Available records ▸
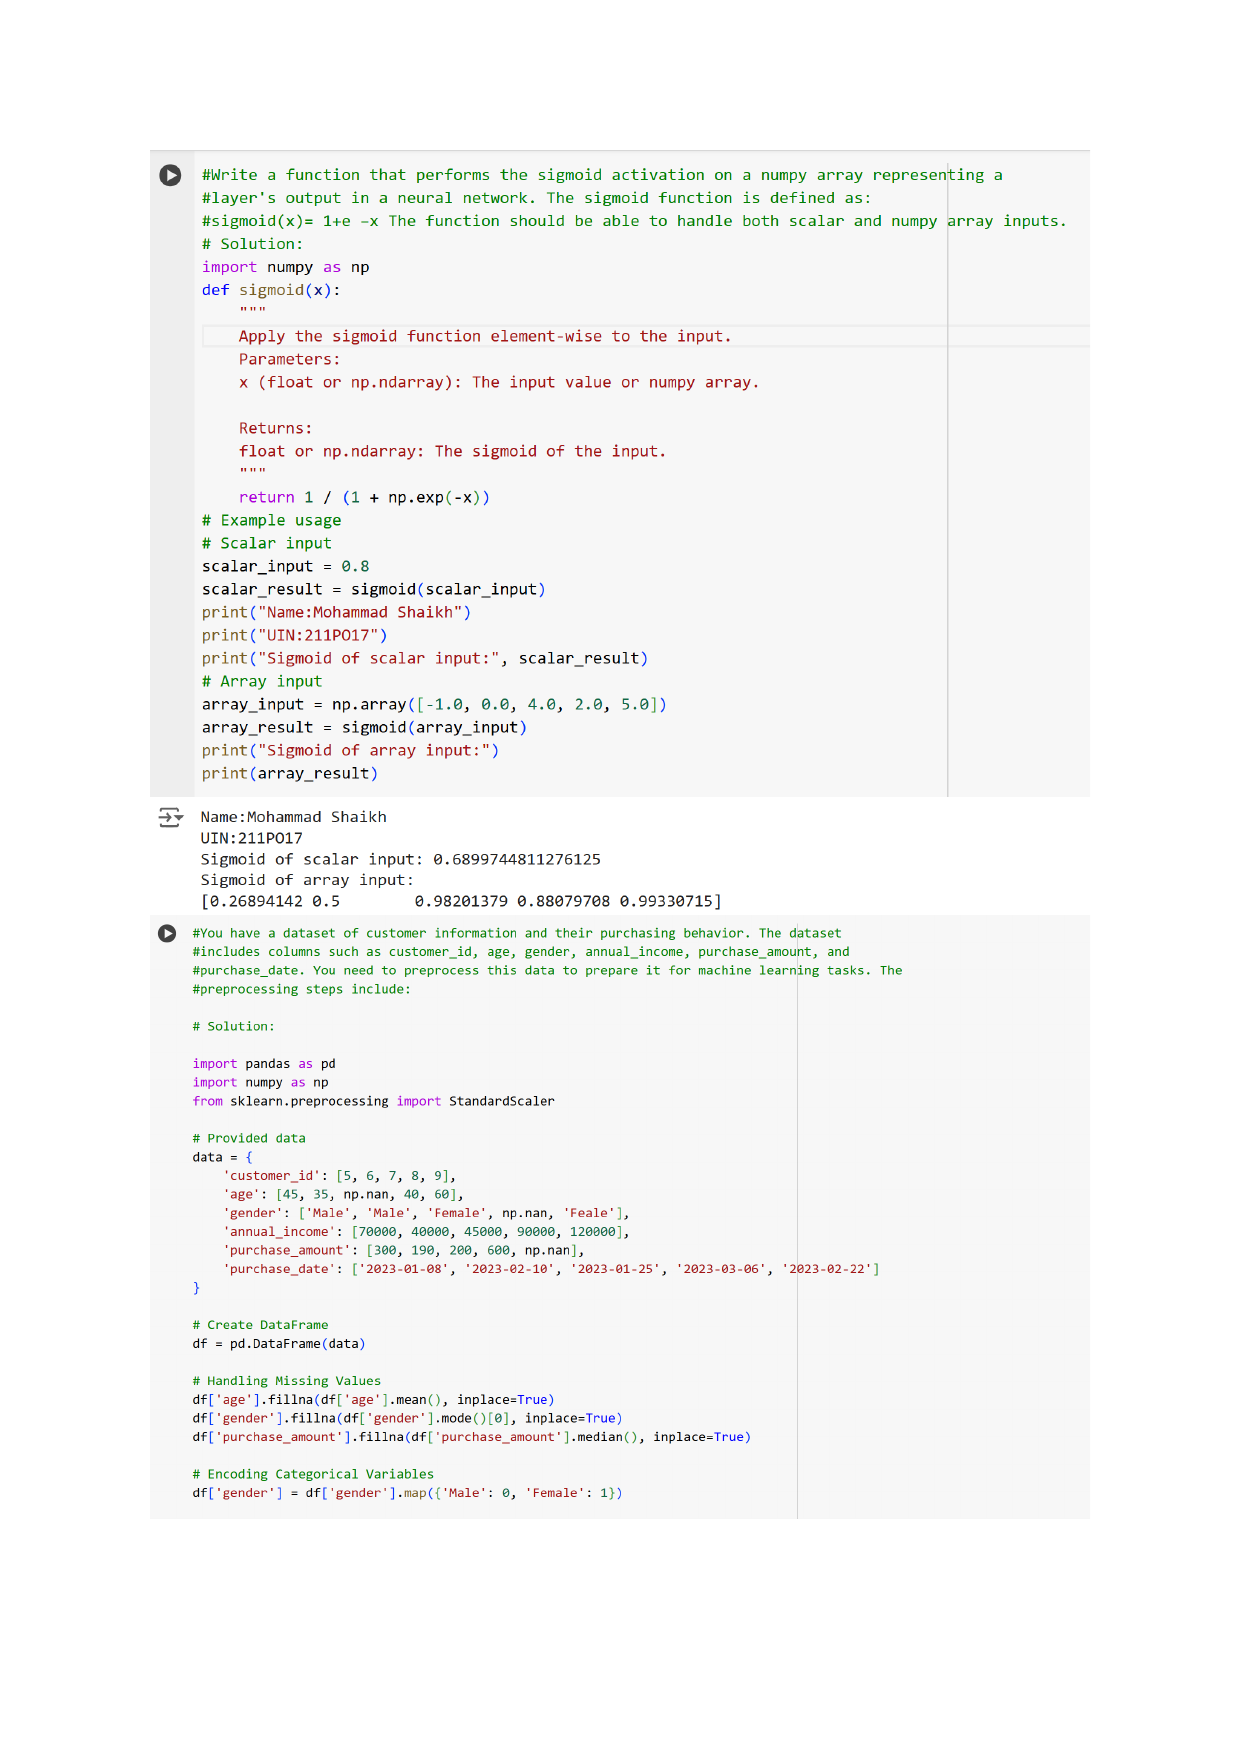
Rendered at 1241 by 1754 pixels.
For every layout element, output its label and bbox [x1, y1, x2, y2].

picture [150, 150, 1091, 914]
picture [150, 915, 1091, 1519]
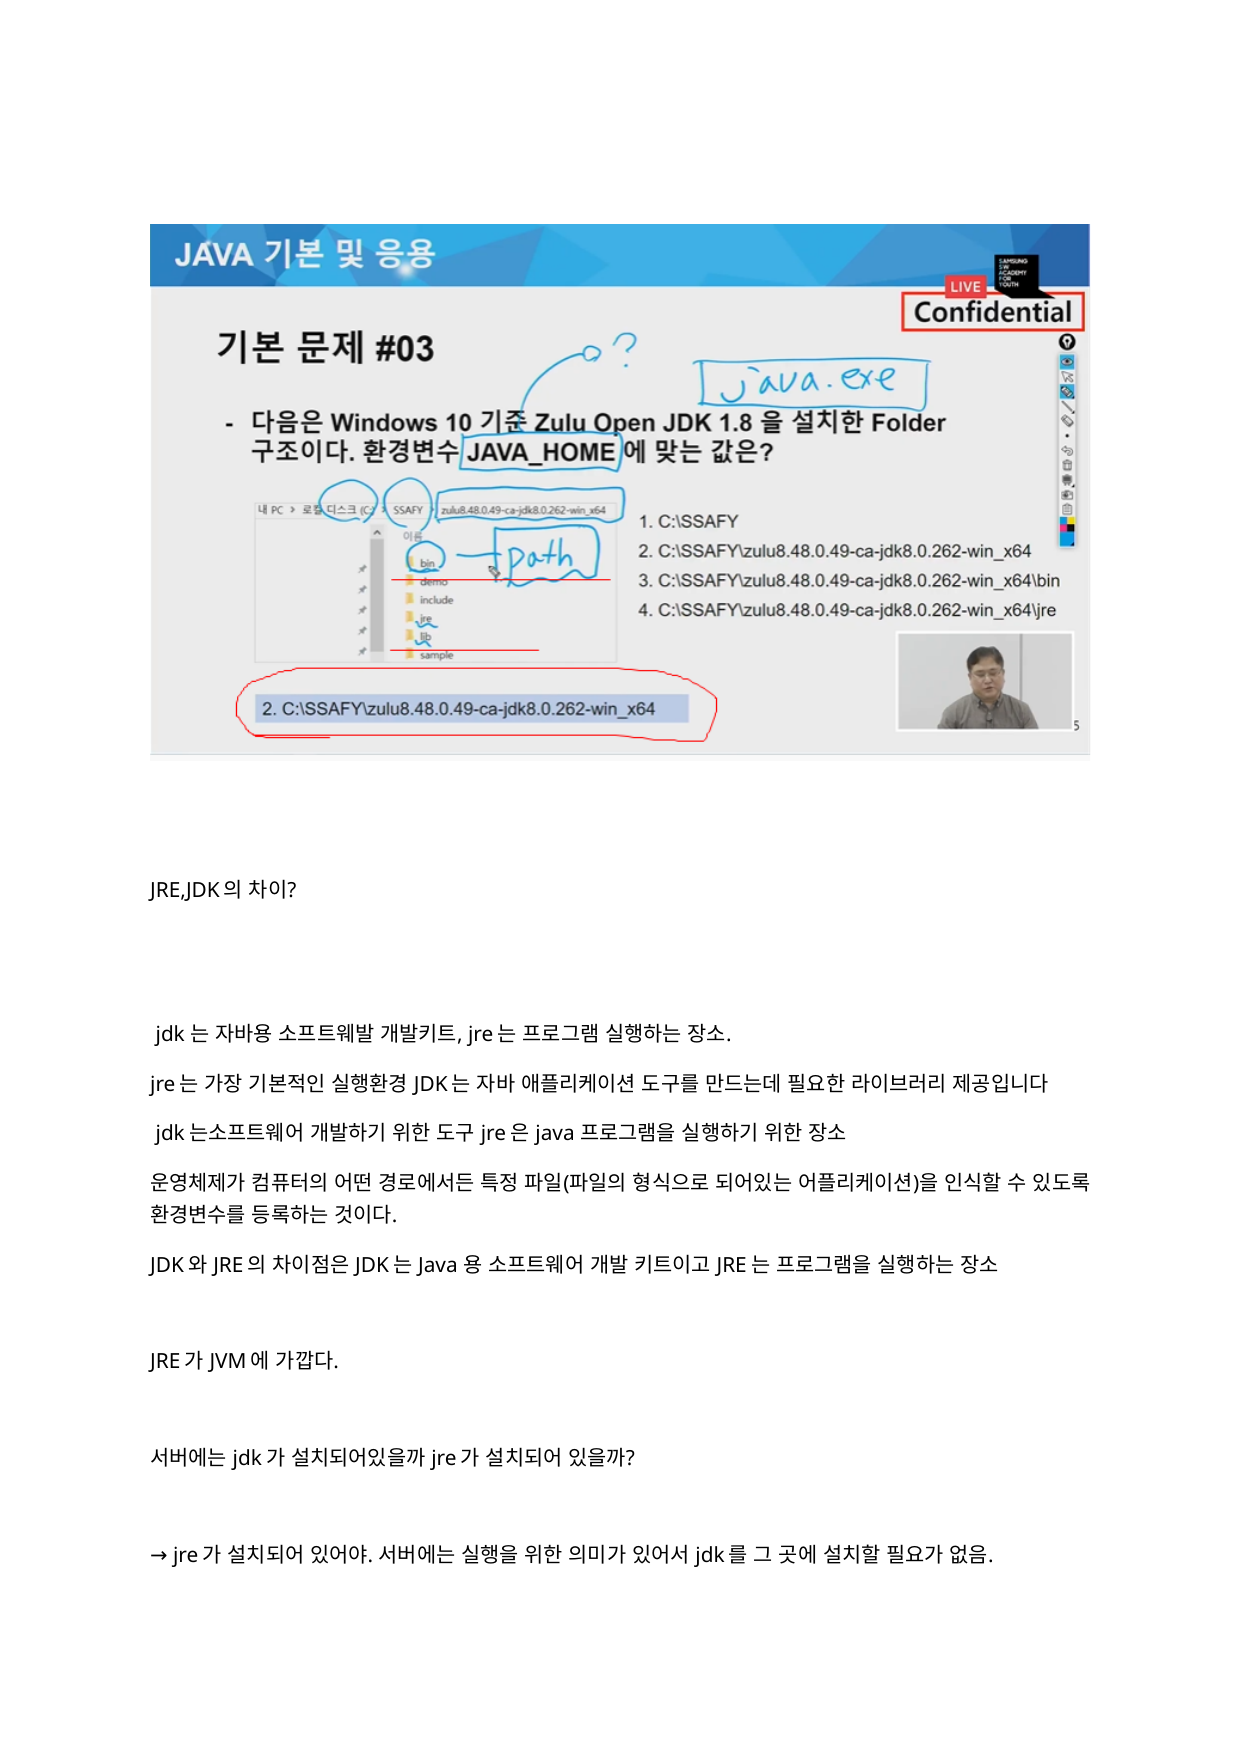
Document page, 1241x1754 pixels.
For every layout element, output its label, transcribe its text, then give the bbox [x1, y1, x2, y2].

Problem to solve ▸ Find each line in the data above with the word "pixels", then copy it.

Answer section ▸
Rendered at 1241 by 1754 pixels.
Document page, 1241x1754 pixels.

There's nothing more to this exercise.